§ Exercise objective
Express the records from the line with "Examining what is" up to and including the line with "Among the black" as a JSON list of strings, one string per line, leaving out blank lines.

Stored data entries
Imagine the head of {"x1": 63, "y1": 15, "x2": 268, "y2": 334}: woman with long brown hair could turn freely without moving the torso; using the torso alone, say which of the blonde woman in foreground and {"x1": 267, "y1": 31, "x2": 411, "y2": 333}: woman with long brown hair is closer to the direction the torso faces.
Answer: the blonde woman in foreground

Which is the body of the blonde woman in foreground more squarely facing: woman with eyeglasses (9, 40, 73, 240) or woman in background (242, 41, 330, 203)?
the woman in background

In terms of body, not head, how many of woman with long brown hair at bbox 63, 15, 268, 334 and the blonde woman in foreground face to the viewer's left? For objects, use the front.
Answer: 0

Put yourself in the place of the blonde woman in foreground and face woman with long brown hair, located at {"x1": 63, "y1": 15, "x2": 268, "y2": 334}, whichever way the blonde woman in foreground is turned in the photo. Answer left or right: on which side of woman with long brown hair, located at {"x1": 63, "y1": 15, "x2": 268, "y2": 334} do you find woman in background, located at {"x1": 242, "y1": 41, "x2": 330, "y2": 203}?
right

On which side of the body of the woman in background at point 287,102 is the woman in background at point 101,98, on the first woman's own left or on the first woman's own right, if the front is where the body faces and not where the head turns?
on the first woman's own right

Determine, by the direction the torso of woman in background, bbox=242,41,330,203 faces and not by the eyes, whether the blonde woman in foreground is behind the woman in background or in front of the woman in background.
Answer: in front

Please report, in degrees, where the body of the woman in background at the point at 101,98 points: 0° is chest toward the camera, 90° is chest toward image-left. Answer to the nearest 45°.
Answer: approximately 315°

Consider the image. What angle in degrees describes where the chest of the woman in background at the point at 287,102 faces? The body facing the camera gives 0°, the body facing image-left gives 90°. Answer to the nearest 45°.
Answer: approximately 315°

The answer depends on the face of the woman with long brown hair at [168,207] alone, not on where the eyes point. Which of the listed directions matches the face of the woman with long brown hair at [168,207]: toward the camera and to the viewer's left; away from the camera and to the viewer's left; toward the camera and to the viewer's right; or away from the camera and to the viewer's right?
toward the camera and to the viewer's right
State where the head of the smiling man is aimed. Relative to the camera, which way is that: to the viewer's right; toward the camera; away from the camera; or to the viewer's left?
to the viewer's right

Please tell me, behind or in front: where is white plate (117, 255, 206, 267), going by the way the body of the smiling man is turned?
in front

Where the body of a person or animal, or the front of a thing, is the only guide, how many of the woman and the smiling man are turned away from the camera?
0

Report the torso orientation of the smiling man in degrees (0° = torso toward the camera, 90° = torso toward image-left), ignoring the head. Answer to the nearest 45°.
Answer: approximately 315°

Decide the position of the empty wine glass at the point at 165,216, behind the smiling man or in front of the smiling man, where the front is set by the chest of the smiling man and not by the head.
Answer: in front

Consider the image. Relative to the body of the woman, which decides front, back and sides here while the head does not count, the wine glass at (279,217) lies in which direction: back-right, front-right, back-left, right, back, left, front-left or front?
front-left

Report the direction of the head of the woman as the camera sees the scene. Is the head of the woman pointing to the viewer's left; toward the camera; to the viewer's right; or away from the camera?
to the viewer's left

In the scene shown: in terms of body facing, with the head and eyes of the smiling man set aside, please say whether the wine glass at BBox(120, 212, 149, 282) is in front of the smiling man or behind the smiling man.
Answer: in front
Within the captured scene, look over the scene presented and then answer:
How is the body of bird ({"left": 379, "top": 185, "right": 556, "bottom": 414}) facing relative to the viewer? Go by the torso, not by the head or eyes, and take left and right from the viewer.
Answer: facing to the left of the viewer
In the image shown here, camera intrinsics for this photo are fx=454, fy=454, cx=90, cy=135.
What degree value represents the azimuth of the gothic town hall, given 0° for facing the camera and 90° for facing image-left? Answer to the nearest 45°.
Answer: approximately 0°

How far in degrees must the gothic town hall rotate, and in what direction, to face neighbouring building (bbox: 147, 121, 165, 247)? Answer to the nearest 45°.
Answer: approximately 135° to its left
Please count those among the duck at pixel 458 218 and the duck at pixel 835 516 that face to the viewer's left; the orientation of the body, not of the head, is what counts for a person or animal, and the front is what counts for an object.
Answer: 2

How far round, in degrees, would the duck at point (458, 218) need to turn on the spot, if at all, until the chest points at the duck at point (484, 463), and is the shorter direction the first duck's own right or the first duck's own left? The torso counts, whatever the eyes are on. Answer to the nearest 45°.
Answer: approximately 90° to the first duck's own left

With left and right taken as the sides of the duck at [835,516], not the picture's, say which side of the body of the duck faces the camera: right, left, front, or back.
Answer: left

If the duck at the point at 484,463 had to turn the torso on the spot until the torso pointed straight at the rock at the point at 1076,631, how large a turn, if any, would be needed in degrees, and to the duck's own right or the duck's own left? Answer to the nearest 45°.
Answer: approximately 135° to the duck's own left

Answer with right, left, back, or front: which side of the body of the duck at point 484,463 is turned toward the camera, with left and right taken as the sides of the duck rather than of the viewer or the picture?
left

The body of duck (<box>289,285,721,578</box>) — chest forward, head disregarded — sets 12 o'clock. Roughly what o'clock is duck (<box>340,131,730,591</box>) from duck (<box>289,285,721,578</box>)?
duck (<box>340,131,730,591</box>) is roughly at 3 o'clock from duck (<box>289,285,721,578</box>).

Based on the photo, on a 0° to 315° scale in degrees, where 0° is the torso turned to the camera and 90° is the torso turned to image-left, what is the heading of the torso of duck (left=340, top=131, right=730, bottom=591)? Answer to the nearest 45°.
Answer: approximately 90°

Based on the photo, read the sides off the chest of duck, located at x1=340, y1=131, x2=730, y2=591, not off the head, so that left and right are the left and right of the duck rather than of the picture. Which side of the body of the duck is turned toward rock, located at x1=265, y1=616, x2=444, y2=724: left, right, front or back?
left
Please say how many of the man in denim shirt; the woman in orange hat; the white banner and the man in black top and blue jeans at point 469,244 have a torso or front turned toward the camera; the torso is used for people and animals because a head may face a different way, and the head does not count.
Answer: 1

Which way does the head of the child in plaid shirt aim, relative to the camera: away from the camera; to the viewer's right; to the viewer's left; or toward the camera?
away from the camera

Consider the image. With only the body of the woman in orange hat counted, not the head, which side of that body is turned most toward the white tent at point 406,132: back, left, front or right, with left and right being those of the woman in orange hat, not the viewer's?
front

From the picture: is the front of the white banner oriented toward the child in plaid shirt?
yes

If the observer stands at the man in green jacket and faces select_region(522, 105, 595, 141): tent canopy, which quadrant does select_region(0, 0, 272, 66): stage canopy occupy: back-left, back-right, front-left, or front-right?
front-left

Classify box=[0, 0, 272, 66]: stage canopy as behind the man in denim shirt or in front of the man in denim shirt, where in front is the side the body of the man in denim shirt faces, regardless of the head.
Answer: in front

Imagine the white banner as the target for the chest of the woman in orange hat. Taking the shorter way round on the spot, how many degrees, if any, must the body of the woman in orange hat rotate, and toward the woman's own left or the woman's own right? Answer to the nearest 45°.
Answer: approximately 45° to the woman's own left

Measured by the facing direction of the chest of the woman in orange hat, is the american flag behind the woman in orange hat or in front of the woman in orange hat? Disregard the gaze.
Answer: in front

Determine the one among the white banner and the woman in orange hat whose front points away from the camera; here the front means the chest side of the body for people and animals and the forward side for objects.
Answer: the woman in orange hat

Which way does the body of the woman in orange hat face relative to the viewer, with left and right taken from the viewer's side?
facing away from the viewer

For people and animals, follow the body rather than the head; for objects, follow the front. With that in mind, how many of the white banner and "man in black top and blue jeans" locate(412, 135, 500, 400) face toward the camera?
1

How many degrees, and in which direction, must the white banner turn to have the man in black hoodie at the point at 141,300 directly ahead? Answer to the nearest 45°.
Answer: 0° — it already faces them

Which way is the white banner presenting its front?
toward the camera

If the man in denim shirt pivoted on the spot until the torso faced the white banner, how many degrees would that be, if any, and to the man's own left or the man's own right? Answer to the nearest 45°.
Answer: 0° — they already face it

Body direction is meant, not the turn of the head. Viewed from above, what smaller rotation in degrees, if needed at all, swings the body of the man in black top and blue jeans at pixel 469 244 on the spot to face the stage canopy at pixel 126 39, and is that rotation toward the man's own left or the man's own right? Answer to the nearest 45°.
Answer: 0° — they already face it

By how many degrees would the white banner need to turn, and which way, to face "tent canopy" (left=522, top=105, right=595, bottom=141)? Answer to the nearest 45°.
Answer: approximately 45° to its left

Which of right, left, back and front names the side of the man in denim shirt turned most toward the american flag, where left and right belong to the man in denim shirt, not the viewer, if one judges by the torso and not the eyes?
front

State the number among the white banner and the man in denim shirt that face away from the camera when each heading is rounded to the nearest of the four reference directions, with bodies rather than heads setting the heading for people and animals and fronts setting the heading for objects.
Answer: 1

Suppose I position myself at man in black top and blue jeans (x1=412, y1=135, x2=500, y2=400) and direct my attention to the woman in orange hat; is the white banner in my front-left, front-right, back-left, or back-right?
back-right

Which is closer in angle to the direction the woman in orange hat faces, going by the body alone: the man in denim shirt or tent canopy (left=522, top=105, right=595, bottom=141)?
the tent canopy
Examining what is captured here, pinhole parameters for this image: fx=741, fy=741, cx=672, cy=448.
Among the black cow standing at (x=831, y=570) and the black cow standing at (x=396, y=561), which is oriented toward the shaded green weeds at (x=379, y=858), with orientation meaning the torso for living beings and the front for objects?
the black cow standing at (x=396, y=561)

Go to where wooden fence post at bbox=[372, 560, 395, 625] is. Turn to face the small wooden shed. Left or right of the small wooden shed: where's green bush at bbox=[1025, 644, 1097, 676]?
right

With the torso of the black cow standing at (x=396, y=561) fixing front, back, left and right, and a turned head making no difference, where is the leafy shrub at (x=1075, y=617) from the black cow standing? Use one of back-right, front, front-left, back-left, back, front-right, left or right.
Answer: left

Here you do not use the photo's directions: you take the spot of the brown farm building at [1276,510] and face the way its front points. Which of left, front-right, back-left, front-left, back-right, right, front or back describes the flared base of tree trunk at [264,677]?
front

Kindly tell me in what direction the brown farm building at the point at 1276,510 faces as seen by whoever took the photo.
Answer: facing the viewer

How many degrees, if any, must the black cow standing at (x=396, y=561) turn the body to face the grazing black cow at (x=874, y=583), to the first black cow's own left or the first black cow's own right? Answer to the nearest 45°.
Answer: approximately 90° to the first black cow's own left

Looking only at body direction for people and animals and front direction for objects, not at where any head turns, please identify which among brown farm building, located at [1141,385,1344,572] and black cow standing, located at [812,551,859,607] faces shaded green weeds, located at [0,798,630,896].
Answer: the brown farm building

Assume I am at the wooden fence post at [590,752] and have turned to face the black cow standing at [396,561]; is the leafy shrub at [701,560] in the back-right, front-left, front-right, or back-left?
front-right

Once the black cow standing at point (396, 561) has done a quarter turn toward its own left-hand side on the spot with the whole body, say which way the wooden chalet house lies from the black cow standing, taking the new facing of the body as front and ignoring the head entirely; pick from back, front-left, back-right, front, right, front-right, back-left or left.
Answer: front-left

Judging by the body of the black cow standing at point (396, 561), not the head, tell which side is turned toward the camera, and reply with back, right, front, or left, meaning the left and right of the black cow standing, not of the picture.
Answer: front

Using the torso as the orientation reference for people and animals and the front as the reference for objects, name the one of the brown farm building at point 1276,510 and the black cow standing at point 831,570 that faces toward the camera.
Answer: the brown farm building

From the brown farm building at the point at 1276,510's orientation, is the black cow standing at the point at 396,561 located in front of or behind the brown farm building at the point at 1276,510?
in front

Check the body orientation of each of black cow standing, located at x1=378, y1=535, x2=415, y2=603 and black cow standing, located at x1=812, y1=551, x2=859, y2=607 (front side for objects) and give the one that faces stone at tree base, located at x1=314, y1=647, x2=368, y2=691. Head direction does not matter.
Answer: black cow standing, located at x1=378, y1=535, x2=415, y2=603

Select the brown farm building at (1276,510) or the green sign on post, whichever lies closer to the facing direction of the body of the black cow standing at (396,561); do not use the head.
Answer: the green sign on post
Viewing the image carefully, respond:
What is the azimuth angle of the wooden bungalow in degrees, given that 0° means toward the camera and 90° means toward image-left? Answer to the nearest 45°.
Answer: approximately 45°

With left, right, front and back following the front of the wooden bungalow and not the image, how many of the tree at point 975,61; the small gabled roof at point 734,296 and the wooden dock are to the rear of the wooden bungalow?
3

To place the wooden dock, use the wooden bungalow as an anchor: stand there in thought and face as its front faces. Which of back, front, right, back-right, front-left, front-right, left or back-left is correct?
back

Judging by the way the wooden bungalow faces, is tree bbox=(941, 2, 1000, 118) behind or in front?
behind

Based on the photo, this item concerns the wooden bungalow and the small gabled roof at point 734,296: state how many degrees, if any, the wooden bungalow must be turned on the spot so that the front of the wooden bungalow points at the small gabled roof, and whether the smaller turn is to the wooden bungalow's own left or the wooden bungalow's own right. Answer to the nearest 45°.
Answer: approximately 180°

§ Solution
[
  "Examining what is captured here, pinhole parameters for this image: fx=741, fy=741, cx=672, cy=448.",
  "Among the black cow standing at (x=831, y=570) and the black cow standing at (x=396, y=561), which is oriented toward the shaded green weeds at (x=379, y=858), with orientation meaning the torso for living beings and the front for objects?"
]